From what I understand, the balance lies in crafting regulations that address critical concerns—like bias, privacy, and accountability—without creating unnecessary barriers for startups and innovators. Engaging industry experts and iterative policymaking could help, which seems to be happening currently.
BCN: How do you see AI and machine learning technologies evolving in the next 2-5 years? Any more insights from you about AI/ML systems and the possibilities they offer in the fast-evolving ecosystem of decentralized solutions?
PW: I’m not an expert on LLM development and training, but I suspect we might see a plateau in advancements there, as larger models become exponentially more expensive to compute, and acquiring novel data for training grows costlier. For example, the unit economics of OpenAI don’t currently look sustainable when factoring in these challenges.

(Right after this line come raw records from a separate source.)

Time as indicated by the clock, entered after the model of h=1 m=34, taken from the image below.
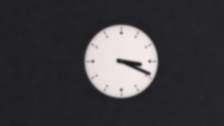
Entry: h=3 m=19
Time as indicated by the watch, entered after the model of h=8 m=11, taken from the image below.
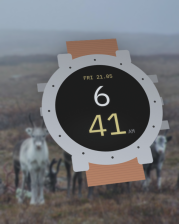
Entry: h=6 m=41
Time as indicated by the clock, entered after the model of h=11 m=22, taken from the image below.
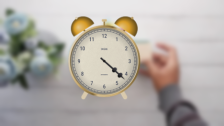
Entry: h=4 m=22
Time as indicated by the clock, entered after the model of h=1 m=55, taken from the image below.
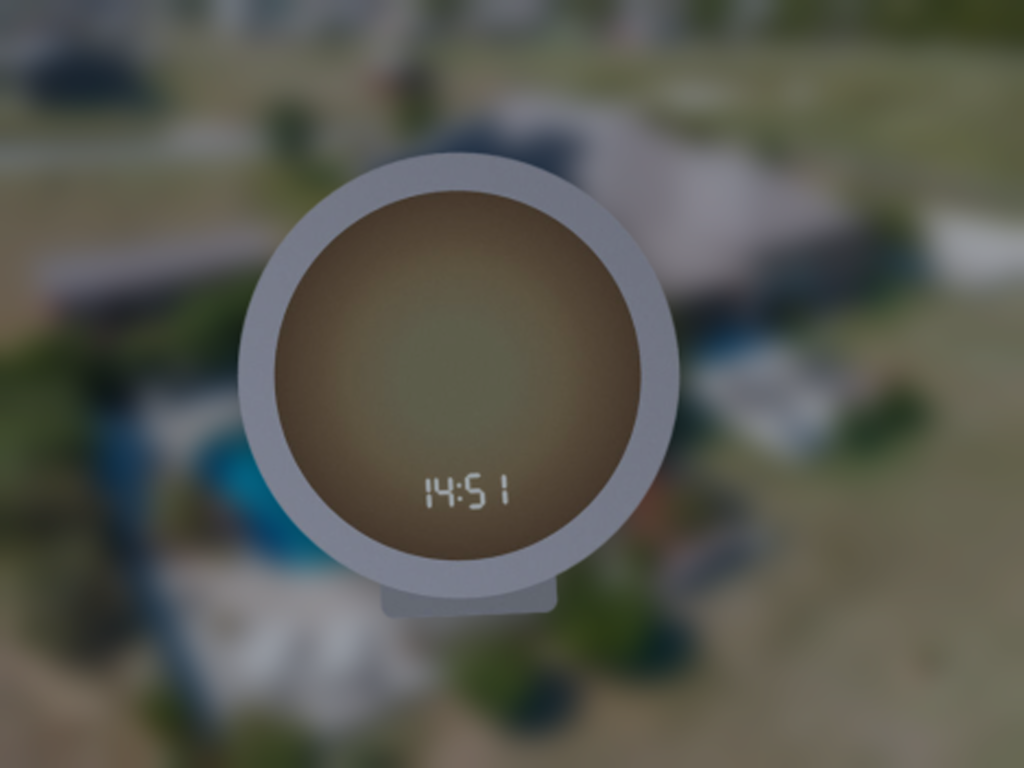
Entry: h=14 m=51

That said, the existing and upcoming models are already incredibly powerful, which is why we’re seeing widespread integration. As the technology matures and understanding deepens, I expect a period of innovation where new approaches and applications will flourish. In particular, I’m excited about more systems moving onto blockchain. The potential for AI agents to leverage blockchain data—accessible, composable, and seamlessly interactive—is enormous, driving smarter automation, optimization, and innovation in analytics and decision-making.
CrunchDAO is uniquely positioned to lead in this space, building the infrastructure to support and shape these emerging trends, ensuring that decentralized solutions play a pivotal role in this next phase of AI/ML evolution.